How to complete this task =>
Render the lines below as a Markdown table with two columns, Row and Line, with a row number and the line in each row. Leave out blank lines, begin at the line that has "the input of", and stop after the line that has "over variable scope".

Information shown =>
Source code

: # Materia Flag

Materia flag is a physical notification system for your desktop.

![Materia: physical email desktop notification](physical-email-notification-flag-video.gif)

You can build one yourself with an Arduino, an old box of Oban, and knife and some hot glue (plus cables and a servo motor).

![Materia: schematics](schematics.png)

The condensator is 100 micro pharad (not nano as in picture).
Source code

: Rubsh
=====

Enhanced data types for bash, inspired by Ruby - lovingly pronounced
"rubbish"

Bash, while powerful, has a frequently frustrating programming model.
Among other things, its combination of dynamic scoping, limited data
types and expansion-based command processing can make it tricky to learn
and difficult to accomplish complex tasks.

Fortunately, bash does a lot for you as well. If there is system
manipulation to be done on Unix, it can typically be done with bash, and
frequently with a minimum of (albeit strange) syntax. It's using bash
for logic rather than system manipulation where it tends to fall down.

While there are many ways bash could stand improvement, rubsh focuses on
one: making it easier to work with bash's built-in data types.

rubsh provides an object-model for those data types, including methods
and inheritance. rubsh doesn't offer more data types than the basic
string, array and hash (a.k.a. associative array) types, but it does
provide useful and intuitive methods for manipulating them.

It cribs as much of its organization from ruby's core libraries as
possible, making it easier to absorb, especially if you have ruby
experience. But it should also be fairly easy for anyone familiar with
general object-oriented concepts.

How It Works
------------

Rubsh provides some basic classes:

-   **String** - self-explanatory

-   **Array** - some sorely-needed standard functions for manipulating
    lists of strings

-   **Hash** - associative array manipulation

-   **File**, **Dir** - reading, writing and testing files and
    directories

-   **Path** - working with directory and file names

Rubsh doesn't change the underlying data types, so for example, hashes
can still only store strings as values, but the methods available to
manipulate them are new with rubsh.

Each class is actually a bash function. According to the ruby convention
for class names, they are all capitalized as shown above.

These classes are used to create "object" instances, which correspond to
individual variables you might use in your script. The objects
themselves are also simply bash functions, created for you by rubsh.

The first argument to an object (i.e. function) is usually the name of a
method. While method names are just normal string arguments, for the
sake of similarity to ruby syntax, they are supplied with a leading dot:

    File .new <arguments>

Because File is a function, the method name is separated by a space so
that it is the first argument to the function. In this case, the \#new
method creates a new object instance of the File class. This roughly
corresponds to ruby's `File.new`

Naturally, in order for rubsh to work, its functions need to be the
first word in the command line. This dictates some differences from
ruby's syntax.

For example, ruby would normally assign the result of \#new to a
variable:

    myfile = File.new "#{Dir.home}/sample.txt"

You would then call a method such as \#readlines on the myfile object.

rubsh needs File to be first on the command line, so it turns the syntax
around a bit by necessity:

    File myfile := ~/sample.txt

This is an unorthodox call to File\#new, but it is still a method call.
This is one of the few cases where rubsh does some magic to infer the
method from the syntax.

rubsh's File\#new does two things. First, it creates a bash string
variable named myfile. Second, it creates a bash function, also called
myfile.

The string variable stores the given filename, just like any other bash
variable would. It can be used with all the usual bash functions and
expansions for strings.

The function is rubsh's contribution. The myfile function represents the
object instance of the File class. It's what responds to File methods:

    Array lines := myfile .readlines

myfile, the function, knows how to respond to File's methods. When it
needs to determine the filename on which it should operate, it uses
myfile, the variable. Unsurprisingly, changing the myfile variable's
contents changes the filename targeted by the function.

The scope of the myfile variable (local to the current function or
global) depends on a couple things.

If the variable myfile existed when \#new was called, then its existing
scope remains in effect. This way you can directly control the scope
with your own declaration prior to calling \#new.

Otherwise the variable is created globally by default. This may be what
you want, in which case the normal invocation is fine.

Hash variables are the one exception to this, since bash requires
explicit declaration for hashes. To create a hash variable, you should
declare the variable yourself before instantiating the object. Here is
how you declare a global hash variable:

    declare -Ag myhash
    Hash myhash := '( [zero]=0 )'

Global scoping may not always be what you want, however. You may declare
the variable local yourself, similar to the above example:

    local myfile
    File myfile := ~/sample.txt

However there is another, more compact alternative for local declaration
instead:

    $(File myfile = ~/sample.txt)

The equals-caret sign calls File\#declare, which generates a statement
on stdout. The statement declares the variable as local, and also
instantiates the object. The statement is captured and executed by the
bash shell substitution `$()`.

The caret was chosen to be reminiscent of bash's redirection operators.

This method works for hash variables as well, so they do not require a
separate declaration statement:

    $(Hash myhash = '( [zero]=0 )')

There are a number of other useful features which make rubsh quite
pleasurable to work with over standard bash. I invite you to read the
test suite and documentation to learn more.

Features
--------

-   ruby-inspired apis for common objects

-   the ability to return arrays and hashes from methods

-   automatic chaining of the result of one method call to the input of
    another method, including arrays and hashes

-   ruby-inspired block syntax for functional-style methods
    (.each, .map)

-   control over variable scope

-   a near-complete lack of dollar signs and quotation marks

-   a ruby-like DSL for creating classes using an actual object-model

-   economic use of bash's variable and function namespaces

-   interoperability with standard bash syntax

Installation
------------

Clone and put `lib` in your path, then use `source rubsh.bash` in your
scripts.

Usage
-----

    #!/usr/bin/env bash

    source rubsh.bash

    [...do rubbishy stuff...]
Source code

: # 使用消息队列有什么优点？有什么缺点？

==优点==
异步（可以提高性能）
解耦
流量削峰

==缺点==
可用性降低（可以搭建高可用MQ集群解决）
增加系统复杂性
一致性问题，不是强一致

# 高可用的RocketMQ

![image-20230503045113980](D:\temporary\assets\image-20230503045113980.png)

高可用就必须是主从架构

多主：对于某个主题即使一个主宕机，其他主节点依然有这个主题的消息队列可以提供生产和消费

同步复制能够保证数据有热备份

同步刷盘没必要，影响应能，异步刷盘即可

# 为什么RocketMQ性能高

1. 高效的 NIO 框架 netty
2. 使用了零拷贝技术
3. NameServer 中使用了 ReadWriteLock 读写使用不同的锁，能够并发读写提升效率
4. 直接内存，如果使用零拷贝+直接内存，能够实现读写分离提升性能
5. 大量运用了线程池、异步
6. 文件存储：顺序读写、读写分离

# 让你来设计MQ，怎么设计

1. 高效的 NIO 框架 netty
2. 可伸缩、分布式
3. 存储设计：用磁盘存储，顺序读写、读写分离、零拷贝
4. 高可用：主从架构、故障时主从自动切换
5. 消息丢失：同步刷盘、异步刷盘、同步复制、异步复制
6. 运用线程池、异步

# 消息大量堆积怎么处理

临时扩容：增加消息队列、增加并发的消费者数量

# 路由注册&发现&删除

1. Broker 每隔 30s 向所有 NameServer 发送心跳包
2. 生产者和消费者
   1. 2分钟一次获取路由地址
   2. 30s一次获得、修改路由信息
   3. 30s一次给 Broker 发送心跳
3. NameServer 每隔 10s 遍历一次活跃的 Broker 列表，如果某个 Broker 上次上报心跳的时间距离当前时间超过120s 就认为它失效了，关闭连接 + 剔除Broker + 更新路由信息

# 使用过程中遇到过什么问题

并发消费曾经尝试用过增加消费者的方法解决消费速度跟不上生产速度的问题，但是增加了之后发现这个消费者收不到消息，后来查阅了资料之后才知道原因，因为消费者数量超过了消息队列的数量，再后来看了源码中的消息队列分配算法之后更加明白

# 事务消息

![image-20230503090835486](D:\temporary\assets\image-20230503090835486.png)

* * *

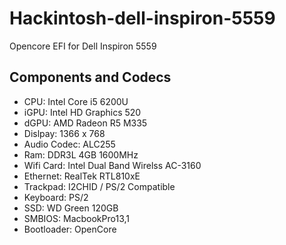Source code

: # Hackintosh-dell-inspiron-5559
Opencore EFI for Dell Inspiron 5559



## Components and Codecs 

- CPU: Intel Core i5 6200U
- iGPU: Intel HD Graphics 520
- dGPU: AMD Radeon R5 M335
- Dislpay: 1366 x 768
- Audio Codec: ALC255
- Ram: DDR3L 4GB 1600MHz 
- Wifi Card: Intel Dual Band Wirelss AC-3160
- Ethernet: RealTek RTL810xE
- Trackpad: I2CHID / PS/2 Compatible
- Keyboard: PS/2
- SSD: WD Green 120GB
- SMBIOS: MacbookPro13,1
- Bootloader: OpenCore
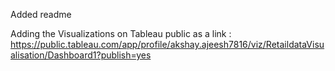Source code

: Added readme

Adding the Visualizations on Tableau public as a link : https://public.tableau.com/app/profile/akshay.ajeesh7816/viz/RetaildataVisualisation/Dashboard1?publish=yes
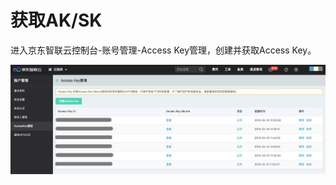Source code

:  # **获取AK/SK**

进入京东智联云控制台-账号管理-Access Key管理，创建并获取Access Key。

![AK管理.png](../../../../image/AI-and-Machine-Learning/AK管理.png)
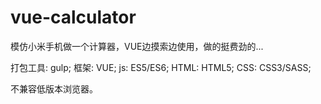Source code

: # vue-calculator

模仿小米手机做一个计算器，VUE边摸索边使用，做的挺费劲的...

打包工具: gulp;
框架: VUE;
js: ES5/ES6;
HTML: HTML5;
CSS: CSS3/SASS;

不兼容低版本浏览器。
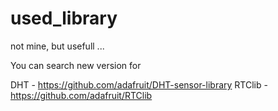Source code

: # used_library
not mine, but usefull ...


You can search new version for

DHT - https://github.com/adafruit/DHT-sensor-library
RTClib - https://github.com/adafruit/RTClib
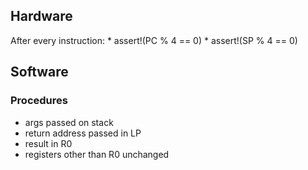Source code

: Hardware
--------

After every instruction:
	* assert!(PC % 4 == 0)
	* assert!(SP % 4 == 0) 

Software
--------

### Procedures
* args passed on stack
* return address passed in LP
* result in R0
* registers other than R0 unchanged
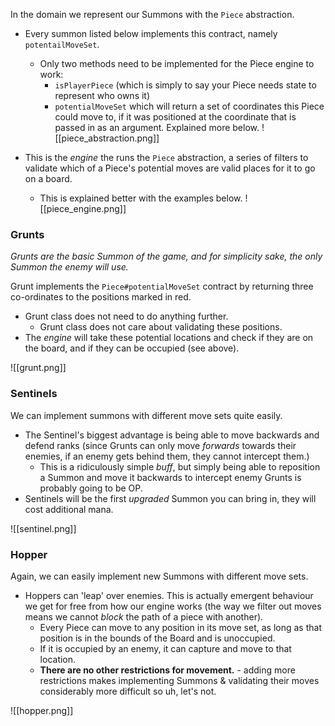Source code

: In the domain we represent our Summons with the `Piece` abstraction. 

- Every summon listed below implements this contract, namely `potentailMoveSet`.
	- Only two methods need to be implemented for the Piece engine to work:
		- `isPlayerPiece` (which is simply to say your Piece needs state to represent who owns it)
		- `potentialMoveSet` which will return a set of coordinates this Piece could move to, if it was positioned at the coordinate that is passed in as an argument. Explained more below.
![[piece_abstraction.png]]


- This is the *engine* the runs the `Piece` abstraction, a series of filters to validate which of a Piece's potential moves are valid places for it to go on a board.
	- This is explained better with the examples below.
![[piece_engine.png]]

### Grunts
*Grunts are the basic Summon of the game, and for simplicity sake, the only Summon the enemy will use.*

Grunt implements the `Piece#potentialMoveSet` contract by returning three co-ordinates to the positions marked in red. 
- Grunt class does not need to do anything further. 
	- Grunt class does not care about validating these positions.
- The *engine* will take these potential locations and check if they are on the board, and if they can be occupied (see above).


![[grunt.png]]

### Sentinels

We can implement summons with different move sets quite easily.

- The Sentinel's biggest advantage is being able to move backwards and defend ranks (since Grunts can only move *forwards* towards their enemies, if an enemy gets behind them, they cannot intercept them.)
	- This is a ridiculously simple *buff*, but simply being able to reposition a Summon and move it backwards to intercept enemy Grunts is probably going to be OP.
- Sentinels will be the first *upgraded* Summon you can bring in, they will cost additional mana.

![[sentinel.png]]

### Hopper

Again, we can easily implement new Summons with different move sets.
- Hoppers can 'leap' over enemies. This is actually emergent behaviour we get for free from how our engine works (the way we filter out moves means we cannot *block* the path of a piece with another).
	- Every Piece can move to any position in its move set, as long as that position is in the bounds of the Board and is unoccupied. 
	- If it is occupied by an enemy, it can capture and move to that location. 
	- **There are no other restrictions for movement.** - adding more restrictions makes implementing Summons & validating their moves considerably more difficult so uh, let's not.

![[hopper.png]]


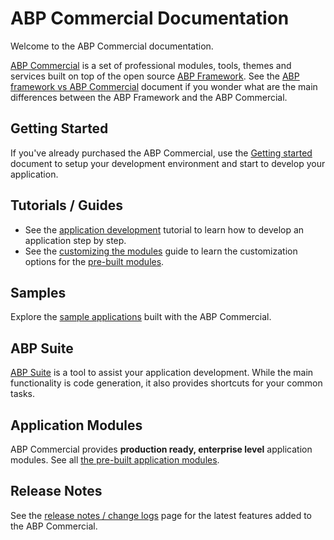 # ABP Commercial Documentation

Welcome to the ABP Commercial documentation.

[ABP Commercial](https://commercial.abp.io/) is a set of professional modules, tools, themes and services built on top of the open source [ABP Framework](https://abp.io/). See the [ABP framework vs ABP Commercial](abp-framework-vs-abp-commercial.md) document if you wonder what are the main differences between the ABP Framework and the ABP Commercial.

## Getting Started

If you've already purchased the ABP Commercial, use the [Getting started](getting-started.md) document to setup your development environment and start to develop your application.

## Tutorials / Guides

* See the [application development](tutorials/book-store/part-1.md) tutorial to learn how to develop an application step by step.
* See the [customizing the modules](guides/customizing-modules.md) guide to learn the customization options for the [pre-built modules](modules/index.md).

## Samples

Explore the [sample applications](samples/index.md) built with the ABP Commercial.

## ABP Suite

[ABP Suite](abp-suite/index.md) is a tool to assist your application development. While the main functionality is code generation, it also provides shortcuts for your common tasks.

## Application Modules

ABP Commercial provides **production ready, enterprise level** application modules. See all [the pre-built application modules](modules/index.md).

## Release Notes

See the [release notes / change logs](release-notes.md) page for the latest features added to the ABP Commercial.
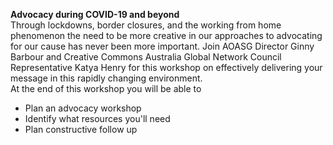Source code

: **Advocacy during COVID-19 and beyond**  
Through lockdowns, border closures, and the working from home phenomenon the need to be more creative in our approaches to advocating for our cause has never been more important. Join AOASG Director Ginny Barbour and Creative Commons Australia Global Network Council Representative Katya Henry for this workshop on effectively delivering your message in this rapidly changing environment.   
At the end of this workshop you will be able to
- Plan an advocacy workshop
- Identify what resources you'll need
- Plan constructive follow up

Finished task =>
| Row | Line |
|---|---|
| 1 | -   automatic chaining of the result of one method call to the input of |
| 2 |     another method, including arrays and hashes |
| 3 | -   ruby-inspired block syntax for functional-style methods |
| 4 |     (.each, .map) |
| 5 | -   control over variable scope |